Sgt RICHARD A. PITTMAN
3d Bn, 5th Marines.
near the DMZ, RVN
Sgt Pittman’s company was conducting operations along a narrow jungle trail. The forward element was ambushed, coming under heavy enemy fire suffering extensive casualties.
When Sgt Pittman got word that the Marines out front needed heavier firepower, He quickly exchanged his rifle for a machinegun and several bandoliers and rushed forward toward the sound of battle.
As Pittman moved forward 2 enemy automatic weapons fired at him. He silenced both in a matter of minutes.

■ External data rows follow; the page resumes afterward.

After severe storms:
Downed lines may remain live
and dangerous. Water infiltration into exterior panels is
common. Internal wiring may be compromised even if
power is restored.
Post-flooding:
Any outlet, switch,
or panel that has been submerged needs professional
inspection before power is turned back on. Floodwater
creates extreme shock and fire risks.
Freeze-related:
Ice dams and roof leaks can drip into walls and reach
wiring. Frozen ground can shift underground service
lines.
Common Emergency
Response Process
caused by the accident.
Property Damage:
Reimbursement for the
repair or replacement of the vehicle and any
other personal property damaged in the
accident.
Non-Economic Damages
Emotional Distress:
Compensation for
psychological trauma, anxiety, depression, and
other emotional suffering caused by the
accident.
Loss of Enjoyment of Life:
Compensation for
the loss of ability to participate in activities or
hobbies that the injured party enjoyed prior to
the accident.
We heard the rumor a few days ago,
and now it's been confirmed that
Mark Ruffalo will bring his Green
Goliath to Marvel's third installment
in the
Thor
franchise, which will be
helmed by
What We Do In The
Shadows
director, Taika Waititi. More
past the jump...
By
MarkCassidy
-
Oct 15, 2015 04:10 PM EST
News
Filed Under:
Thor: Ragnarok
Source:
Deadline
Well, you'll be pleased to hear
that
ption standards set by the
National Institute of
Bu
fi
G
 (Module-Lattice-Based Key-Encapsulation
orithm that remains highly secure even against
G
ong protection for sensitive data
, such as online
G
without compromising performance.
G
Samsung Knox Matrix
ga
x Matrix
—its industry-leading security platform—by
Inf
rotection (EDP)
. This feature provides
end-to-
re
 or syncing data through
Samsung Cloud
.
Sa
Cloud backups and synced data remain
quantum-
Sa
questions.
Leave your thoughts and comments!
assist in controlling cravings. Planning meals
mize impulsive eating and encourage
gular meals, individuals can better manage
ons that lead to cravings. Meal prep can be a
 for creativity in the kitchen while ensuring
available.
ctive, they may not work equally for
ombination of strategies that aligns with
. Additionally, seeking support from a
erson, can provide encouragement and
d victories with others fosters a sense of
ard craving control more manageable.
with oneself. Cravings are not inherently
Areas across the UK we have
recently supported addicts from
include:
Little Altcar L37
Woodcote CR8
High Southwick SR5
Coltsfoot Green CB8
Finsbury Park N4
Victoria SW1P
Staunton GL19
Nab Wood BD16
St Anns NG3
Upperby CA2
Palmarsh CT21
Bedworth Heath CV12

After being informed there were wounded Marines just 50 yards further along the trail, he braved a hail of enemy fire to get to his comrades.
As he reached the wounded Marines between 30 and 40 enemy soldiers began a full frontal attack.
Pittman took a position in the middle of the trail and raked the enemy with machinegun fire.
When his weapon was destroyed by an enemy round Pitman grabbed a pistol from a fallen Marine, took a weapon from a dead enemy soldier and continued to take the fight to the enemy forcing them to withdraw.
Sgt. Pittman left the Marine COrps after VIet Nam but reinlisted later and retired at the rank of Master Sgt. (e-8) and retired to Stockton CA where he passed peacefully on .
October 13, 2016 at the age of 71
An unusual caveat to history is the fact he was blind in one ey and was refused enlistment into he Army. He had to fight for the right tonight for his country, but the USMC gave him that opportunity and he did not disappoint.
The last line of Sgt Pittman’s Medal of Honor Citation reads as follows:
“Sgt. Pittman’s daring initiative, bold fighting spirit and selfless devotion to duty inflicted many enemy casualties, disrupted the enemy attack and saved the lives of many of his wounded comrades. His personal valor at grave risk to himself reflects the highest credit upon himself, the Marine Corps, and the U.S. Naval Service.”